I didn't know that about brown rice....I'll make a note, thanks!


----------



## garlicjosh (Jan 23, 2011)

yep, not a problem.
Brown Rice is high in fat which is why it happens.
I've had it happen once before I found that in my food studies, now my brown rice stays in the freezer, i've had a good sized bag now for about 6 months and have yet to have it happen


----------



## PrincessFiona60 (Jan 23, 2011)

garlicjosh said:


> yep, not a problem.
> Brown Rice is high in fat which is why it happens.
> I've had it happen once before I found that in my food studies, now my brown rice stays in the freezer, i've had a good sized bag now for about 6 months and have yet to have it happen


 
I've never had it go rancid, but then we eat a lot of it and it probably doesn't get a chance.  All my rice, beans and grains are kept in airtight containers.


----------



## garlicjosh (Jan 23, 2011)

PrincessFiona60 said:


> I've never had it go rancid, but then we eat a lot of it and it probably doesn't get a chance.  All my rice, beans and grains are kept in airtight containers.

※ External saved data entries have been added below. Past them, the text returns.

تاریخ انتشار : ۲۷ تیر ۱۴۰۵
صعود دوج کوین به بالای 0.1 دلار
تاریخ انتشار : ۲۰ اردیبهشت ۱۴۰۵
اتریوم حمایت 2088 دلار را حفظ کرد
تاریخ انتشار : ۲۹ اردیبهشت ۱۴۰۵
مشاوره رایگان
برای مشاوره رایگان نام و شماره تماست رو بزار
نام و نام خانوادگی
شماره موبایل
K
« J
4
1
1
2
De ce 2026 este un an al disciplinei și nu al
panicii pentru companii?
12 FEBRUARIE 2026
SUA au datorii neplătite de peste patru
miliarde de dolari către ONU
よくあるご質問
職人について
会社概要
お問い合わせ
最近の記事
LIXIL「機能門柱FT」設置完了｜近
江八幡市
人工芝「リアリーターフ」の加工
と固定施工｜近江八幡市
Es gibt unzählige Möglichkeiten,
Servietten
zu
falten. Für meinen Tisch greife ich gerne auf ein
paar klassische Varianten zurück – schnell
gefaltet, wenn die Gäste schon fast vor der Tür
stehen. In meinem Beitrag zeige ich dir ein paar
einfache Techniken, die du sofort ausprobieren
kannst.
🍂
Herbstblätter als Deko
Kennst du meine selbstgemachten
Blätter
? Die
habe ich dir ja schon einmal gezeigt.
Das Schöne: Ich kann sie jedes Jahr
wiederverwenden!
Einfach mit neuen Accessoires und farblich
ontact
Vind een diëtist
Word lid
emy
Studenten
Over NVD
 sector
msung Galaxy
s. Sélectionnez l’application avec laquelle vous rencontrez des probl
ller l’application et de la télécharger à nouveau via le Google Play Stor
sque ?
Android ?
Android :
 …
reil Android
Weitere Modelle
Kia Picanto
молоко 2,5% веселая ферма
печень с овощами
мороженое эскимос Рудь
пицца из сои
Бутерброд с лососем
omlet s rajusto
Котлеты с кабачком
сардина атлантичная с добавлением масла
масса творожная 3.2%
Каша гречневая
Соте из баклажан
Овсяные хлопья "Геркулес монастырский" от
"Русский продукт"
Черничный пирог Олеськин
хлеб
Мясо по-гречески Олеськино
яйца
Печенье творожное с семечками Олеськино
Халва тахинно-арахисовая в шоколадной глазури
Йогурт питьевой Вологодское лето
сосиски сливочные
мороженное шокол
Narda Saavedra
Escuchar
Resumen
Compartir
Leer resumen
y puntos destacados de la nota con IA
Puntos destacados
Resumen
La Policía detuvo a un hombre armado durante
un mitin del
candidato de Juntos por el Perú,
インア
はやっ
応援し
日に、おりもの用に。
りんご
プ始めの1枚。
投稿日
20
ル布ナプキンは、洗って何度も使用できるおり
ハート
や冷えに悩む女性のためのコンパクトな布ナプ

that would probably make a great deal of difference, kept air tight, cool and in the dark im sure it wouldn't be a problem, I don't have space to stash things in air tight containers so things tend to have to reamin in bags.
only things I have in air tight containers is flax seed, all my flours, and my dry beans and those take up a lot of space


----------



## Claire (Jan 23, 2011)

I'd smell it.  If it smells sour, I'd dump it.  If it smells like, well, rice, I'd use it.

Also texture.  When you put your hand in it, is it clumpy or still in grains?  If the former, get rid of it.


----------



## CookLikeJulia (Jan 23, 2011)

garlicjosh said:


> yep, not a problem.
> Brown Rice is high in fat which is why it happens.
> I've had it happen once before I found that in my food studies, now my brown rice stays in the freezer, i've had a good sized bag now for about 6 months and have yet to have it happen




Do you mean that, it is (brown rice) high in fact? What kind of brown rice are using with the ones who are on diet or on high blood? I mean, with a high sugars (diabetic).


----------



## babetoo (Jan 23, 2011)

it should be just fine.


----------



## Zhizara (Jan 23, 2011)

garlicjosh said:


> that would probably make a great deal of difference, kept air tight, cool and in the dark im sure it wouldn't be a problem, I don't have space to stash things in air tight containers so things tend to have to reamin in bags.
> only things I have in air tight containers is flax seed, all my flours, and my dry beans and those take up a lot of space



Use zip baggies for air tight containers.  Sometimes I take the item out of the box or bag after opening and just keep the directions from the package.  

In my cabinet they all get piled high into a shoebox size container (no lid). Larger ones on top shelves where I can see what's in them.  Cereal, oatmeal, grits, beans rice, etc.


----------



## Clienta (Jan 23, 2011)

If it looks like there is any dust in it or settled on the bottom, throw it out.  Where we live little bugs eat the rice & create the dust if it is not used in a timely manner.  Yuck!


----------



## MostlyWater (Jan 23, 2011)

When I had little kids, i used to buy white rice just once a year; a huge one.  Now I buy the same size but more often.  Anyway, it's always been fine.  Brown rice has to be treated different - but then again, any whole grain would be more .. delicate.


----------